Project Coordinators¶
Project coordinators define the structure of a dsgrid project: its base dimensions, supplemental dimensions, dataset requirements, and queries. They are responsible for assembling datasets from multiple contributors into a coherent, queryable whole.
Prerequisites¶
Install dsgrid on your system, including Spark extras:
pip install "dsgrid-toolkit[spark]"Access to NLR HPC (most project coordination tasks involve large datasets)
See How to Start a Spark Cluster on Kestrel for cluster setup
Workflow Overview¶
Design the project — Define the dimensional structure that all datasets will map to. Read Project Concepts for an overview, design considerations, and links to key Dimension and Dataset concepts.
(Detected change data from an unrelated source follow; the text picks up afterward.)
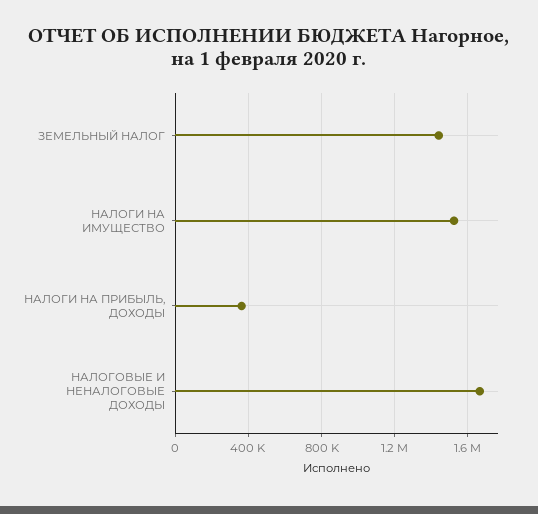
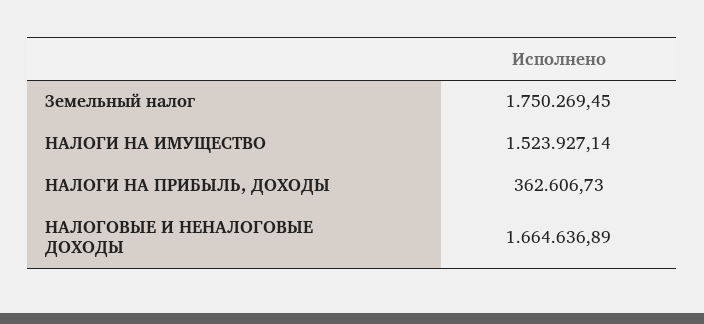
  {
-   "ЗЕМЕЛЬНЫЙ НАЛОГ": 1450000,
+   "ЗЕМЕЛЬНЫЙ НАЛОГ": 1750269.45,
    "НАЛОГИ НА ИМУЩЕСТВО": 1523927.14,
    "НАЛОГИ НА ПРИБЫЛЬ, ДОХОДЫ": 362606.73,
    "НАЛОГОВЫЕ И НЕНАЛОГОВЫЕ ДОХОДЫ": 1664636.89
  }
Create base dimensions — Define the finest-grained dimensions the project will support. Follow How to Create Base Dimensions.
Create supplemental dimensions — Define alternative dimensions, typically aggregations, that can be used for querying (e.g., counties → states). Follow How to Create Supplemental Dimensions.
Register the project — Create the project config and register it. See the Create a Project tutorial.
Coordinate dataset submissions — Work with dataset submitters to register and validate their contributions.
Define and run queries — Assemble the data using queries. See Query Concepts and How to Filter Query Results.
Create derived datasets — Build derived datasets from query results for publication. See Derived Dataset Concepts.